Provide detailed reviewer guidelines to the referees to avoid misunderstandings and ensure consistency. Be sure to track the manuscript through the whole reviewing procedure, set a clear due date for the review (it should not take more than four weeks), and require them to meet their deadlines. OJS will relieve you of many of these tasks by assisting you in process management and time control issues. You may also use the contact options of OJS to regularly inform authors and reviewers on the status of a manuscript.
If a manuscript is accepted with revisions, consider which of the proposed revisions are required and which can be changed at the author’s own discretion. Always give a firm due date for the submission of the reworked paper (not later than 2 weeks), and check, whether the author has worked in all obligatory revisions.

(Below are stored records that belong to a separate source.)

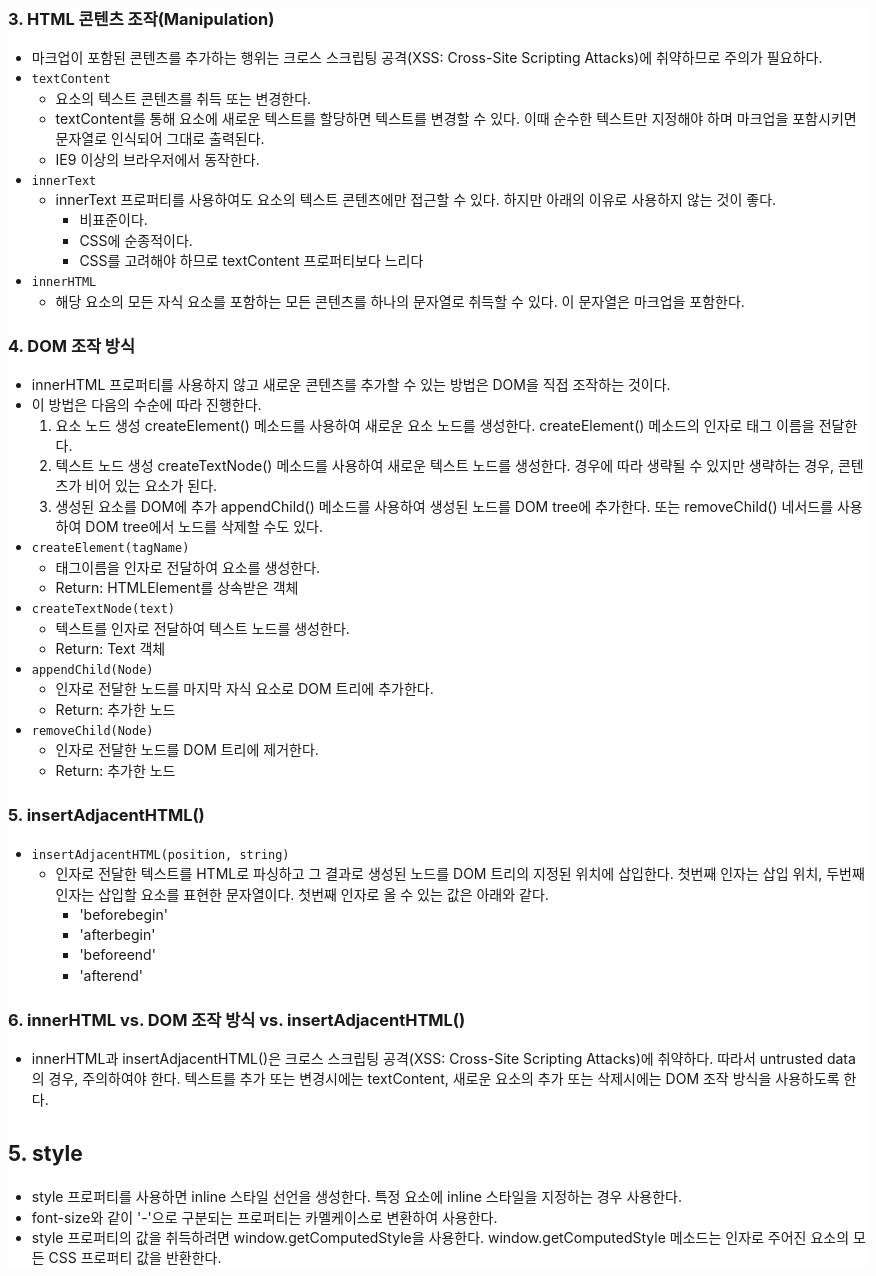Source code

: ### 3. HTML 콘텐츠 조작(Manipulation)
* 마크업이 포함된 콘텐츠를 추가하는 행위는 크로스 스크립팅 공격(XSS: Cross-Site Scripting Attacks)에 취약하므로 주의가 필요하다.
* `textContent`
  * 요소의 텍스트 콘텐츠를 취득 또는 변경한다.
  * textContent를 통해 요소에 새로운 텍스트를 할당하면 텍스트를 변경할 수 있다. 이때 순수한 텍스트만 지정해야 하며 마크업을 포함시키면 문자열로 인식되어 그대로 출력된다.
  * IE9 이상의 브라우저에서 동작한다.
* `innerText`
  * innerText 프로퍼티를 사용하여도 요소의 텍스트 콘텐츠에만 접근할 수 있다. 하지만 아래의 이유로 사용하지 않는 것이 좋다.
    * 비표준이다.
    * CSS에 순종적이다.
    * CSS를 고려해야 하므로 textContent 프로퍼티보다 느리다
* `innerHTML`
  * 해당 요소의 모든 자식 요소를 포함하는 모든 콘텐츠를 하나의 문자열로 취득할 수 있다. 이 문자열은 마크업을 포함한다.

### 4. DOM 조작 방식
* innerHTML 프로퍼티를 사용하지 않고 새로운 콘텐츠를 추가할 수 있는 방법은 DOM을 직접 조작하는 것이다.
* 이 방법은 다음의 수순에 따라 진행한다.
  1. 요소 노드 생성 createElement() 메소드를 사용하여 새로운 요소 노드를 생성한다. createElement() 메소드의 인자로 태그 이름을 전달한다.
  2. 텍스트 노드 생성 createTextNode() 메소드를 사용하여 새로운 텍스트 노드를 생성한다. 경우에 따라 생략될 수 있지만 생략하는 경우, 콘텐츠가 비어 있는 요소가 된다.
  3. 생성된 요소를 DOM에 추가 appendChild() 메소드를 사용하여 생성된 노드를 DOM tree에 추가한다. 또는 removeChild() 네서드를 사용하여 DOM tree에서 노드를 삭제할 수도 있다.
* `createElement(tagName)`
  * 태그이름을 인자로 전달하여 요소를 생성한다.
  * Return: HTMLElement를 상속받은 객체
* `createTextNode(text)`
  * 텍스트를 인자로 전달하여 텍스트 노드를 생성한다.
  * Return: Text 객체
* `appendChild(Node)`
  * 인자로 전달한 노드를 마지막 자식 요소로 DOM 트리에 추가한다.
  * Return: 추가한 노드
* `removeChild(Node)`
  * 인자로 전달한 노드를 DOM 트리에 제거한다.
  * Return: 추가한 노드

### 5. insertAdjacentHTML()
* `insertAdjacentHTML(position, string)`
  * 인자로 전달한 텍스트를 HTML로 파싱하고 그 결과로 생성된 노드를 DOM 트리의 지정된 위치에 삽입한다. 첫번째 인자는 삽입 위치, 두번째 인자는 삽입할 요소를 표현한 문자열이다. 첫번째 인자로 올 수 있는 값은 아래와 같다.
    * 'beforebegin'
    * 'afterbegin'
    * 'beforeend'
    * 'afterend'

### 6. innerHTML vs. DOM 조작 방식 vs. insertAdjacentHTML()
* innerHTML과 insertAdjacentHTML()은 크로스 스크립팅 공격(XSS: Cross-Site Scripting Attacks)에 취약하다. 따라서 untrusted data의 경우, 주의하여야 한다. 텍스트를 추가 또는 변경시에는 textContent, 새로운 요소의 추가 또는 삭제시에는 DOM 조작 방식을 사용하도록 한다.

## 5. style
* style 프로퍼티를 사용하면 inline 스타일 선언을 생성한다. 특정 요소에 inline 스타일을 지정하는 경우 사용한다.
* font-size와 같이 '-'으로 구분되는 프로퍼티는 카멜케이스로 변환하여 사용한다.
* style 프로퍼티의 값을 취득하려면 window.getComputedStyle을 사용한다. window.getComputedStyle 메소드는 인자로 주어진 요소의 모든 CSS 프로퍼티 값을 반환한다.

If your final decision is a rejection of the paper, express your statement benevolently, and provide as much constructive feedback as possible. If you come to the conclusion that a manuscript is not appropriate for your journal but appears to be well suited to fit into the publishing program of another one, encourage the author to submit the manuscript there.

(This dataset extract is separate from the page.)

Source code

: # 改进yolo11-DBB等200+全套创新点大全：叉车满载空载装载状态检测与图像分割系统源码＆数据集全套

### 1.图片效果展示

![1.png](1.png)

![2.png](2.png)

After the review procedure has been completed, thank reviewers for their efforts and let them know about your final decision. In addition provide feedback on the reviewers’ reports to help them to improve the quality of their work.

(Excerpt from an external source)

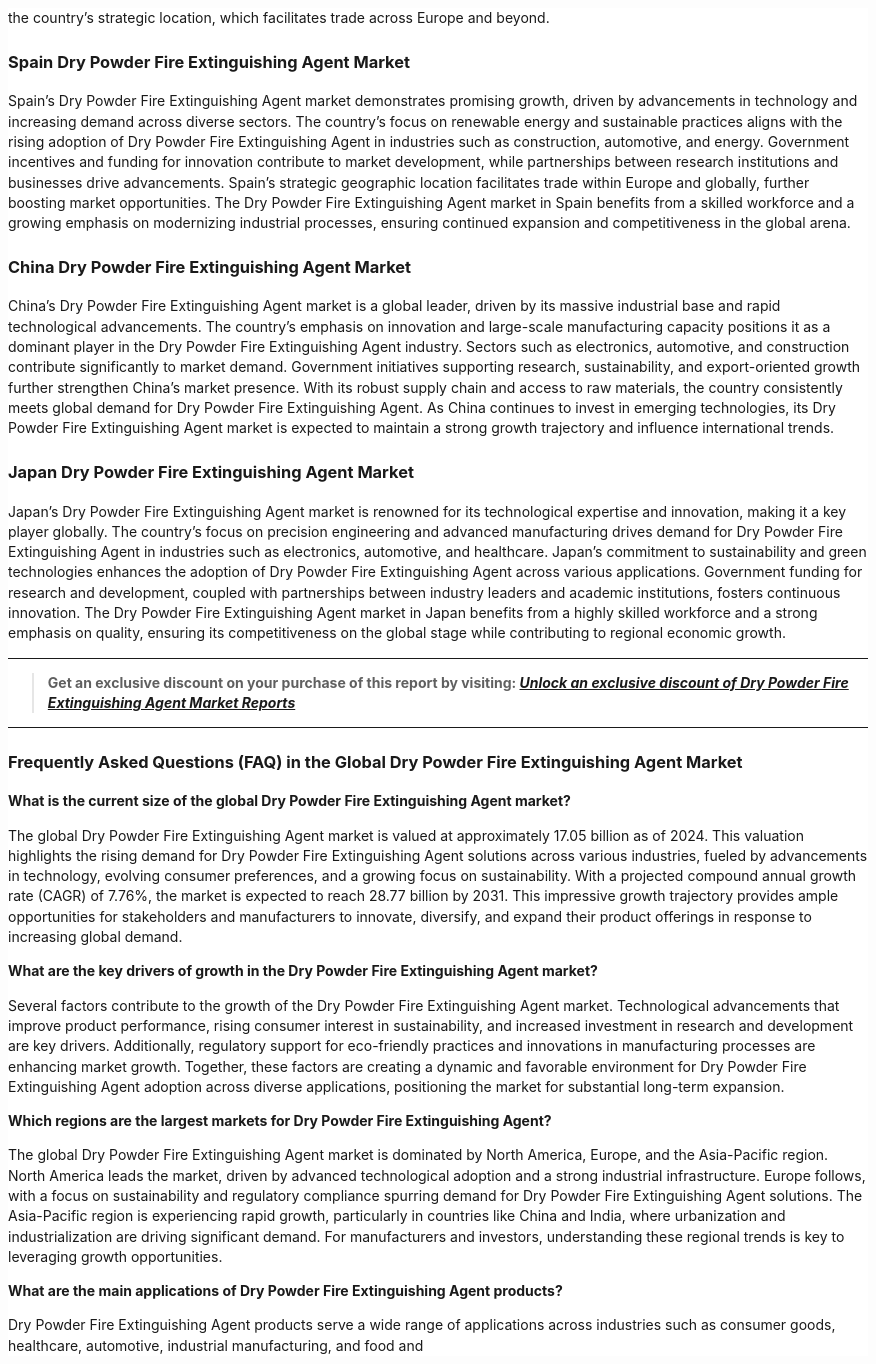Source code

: the country&rsquo;s strategic location, which facilitates trade across Europe and beyond.</p><h3>Spain Dry Powder Fire Extinguishing Agent Market</h3><p>Spain&rsquo;s Dry Powder Fire Extinguishing Agent market demonstrates promising growth, driven by advancements in technology and increasing demand across diverse sectors. The country&rsquo;s focus on renewable energy and sustainable practices aligns with the rising adoption of Dry Powder Fire Extinguishing Agent in industries such as construction, automotive, and energy. Government incentives and funding for innovation contribute to market development, while partnerships between research institutions and businesses drive advancements. Spain&rsquo;s strategic geographic location facilitates trade within Europe and globally, further boosting market opportunities. The Dry Powder Fire Extinguishing Agent market in Spain benefits from a skilled workforce and a growing emphasis on modernizing industrial processes, ensuring continued expansion and competitiveness in the global arena.</p><h3>China Dry Powder Fire Extinguishing Agent Market</h3><p>China&rsquo;s Dry Powder Fire Extinguishing Agent market is a global leader, driven by its massive industrial base and rapid technological advancements. The country&rsquo;s emphasis on innovation and large-scale manufacturing capacity positions it as a dominant player in the Dry Powder Fire Extinguishing Agent industry. Sectors such as electronics, automotive, and construction contribute significantly to market demand. Government initiatives supporting research, sustainability, and export-oriented growth further strengthen China&rsquo;s market presence. With its robust supply chain and access to raw materials, the country consistently meets global demand for Dry Powder Fire Extinguishing Agent. As China continues to invest in emerging technologies, its Dry Powder Fire Extinguishing Agent market is expected to maintain a strong growth trajectory and influence international trends.</p><h3>Japan Dry Powder Fire Extinguishing Agent Market</h3><p>Japan&rsquo;s Dry Powder Fire Extinguishing Agent market is renowned for its technological expertise and innovation, making it a key player globally. The country&rsquo;s focus on precision engineering and advanced manufacturing drives demand for Dry Powder Fire Extinguishing Agent in industries such as electronics, automotive, and healthcare. Japan&rsquo;s commitment to sustainability and green technologies enhances the adoption of Dry Powder Fire Extinguishing Agent across various applications. Government funding for research and development, coupled with partnerships between industry leaders and academic institutions, fosters continuous innovation. The Dry Powder Fire Extinguishing Agent market in Japan benefits from a highly skilled workforce and a strong emphasis on quality, ensuring its competitiveness on the global stage while contributing to regional economic growth.</p><hr /><blockquote><p><strong>Get an exclusive discount on your purchase of this report by visiting: <em><a href="://marketresearchpulse.com/ask-for-discount/51369?utm_source=Github&amp;utm_medium=0116">Unlock an exclusive discount of Dry Powder Fire Extinguishing Agent Market Reports</a></em>&nbsp;</strong></p></blockquote><hr /><h3>Frequently Asked Questions (FAQ) in the Global Dry Powder Fire Extinguishing Agent Market</h3><p><strong>What is the current size of the global Dry Powder Fire Extinguishing Agent market?</strong></p><p>The global Dry Powder Fire Extinguishing Agent market is valued at approximately 17.05 billion as of 2024. This valuation highlights the rising demand for Dry Powder Fire Extinguishing Agent solutions across various industries, fueled by advancements in technology, evolving consumer preferences, and a growing focus on sustainability. With a projected compound annual growth rate (CAGR) of 7.76%, the market is expected to reach 28.77 billion by 2031. This impressive growth trajectory provides ample opportunities for stakeholders and manufacturers to innovate, diversify, and expand their product offerings in response to increasing global demand.</p><p><strong>What are the key drivers of growth in the Dry Powder Fire Extinguishing Agent market?</strong></p><p>Several factors contribute to the growth of the Dry Powder Fire Extinguishing Agent market. Technological advancements that improve product performance, rising consumer interest in sustainability, and increased investment in research and development are key drivers. Additionally, regulatory support for eco-friendly practices and innovations in manufacturing processes are enhancing market growth. Together, these factors are creating a dynamic and favorable environment for Dry Powder Fire Extinguishing Agent adoption across diverse applications, positioning the market for substantial long-term expansion.</p><p><strong>Which regions are the largest markets for Dry Powder Fire Extinguishing Agent?</strong></p><p>The global Dry Powder Fire Extinguishing Agent market is dominated by North America, Europe, and the Asia-Pacific region. North America leads the market, driven by advanced technological adoption and a strong industrial infrastructure. Europe follows, with a focus on sustainability and regulatory compliance spurring demand for Dry Powder Fire Extinguishing Agent solutions. The Asia-Pacific region is experiencing rapid growth, particularly in countries like China and India, where urbanization and industrialization are driving significant demand. For manufacturers and investors, understanding these regional trends is key to leveraging growth opportunities.</p><p><strong>What are the main applications of Dry Powder Fire Extinguishing Agent products?</strong></p><p>Dry Powder Fire Extinguishing Agent products serve a wide range of applications across industries such as consumer goods, healthcare, automotive, industrial manufacturing, and food and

In rare cases, you may choose to decide against all reviewers’ recommendations. If so, provide a detailed explanation in which you explain the reasons for your decision, and give reviewers the possibility to appeal your decision.
After a paper has been reviewed, the manuscript preparation process starts. Your responsibility is to publish a reliable text – not only regarding content but also language, grammar, spelling, quotations, tables, figures, and layout. Don’t forget to edit the abstract carefully, as users often judge from it whether they want to read the full text or not. An abstract should briefly outline the aims, central points, findings, and conclusions of a paper.
Depending on the workflow and organizational structure of your journal, copyediting, proofreading and layout may be done by yourself, members of the editorial board, or specifically appointed personnel (copy editor, layout editor, proofreader, etc.).
Towards the end of the difficult journey of getting a new journal started, you certainly want to bring it to the attention of your readers. Our PsychOpen team will relieve you of much of the necessary work: To ease the retrieval of your publication, we will add DOIs to all articles, provide indexation, and enrich file documents with metadata, which will be made available to metadata harvesters. As our system allows cross-searching the fulltext of publications, being under the umbrella of PsychOpen will raise the community’s awareness for your journal. Moreover, we regularly present PsychOpen at international conferences, meetings, and workshops.
In addition, you can foster the visibility of your journal by your own involvement. Professional networking is a very effective method to inform prospective readers about a newly released journal and its current issues. Notify your colleagues via mailing lists (Note: Stick to the facts and avoid “promotional” language as it is considered unprofessional), personal e-mails, social networks, lectures, and other communication channels. If your colleagues maintain relevant homepages or blogs, ask them to embed links to your journal. Involve all members of the editorial team to include the journal’s name and URL in their e-mail signature. It can also be worthwhile to approach learned societies and other professional organizations to ask them to announce your journal on their homepage or membership list.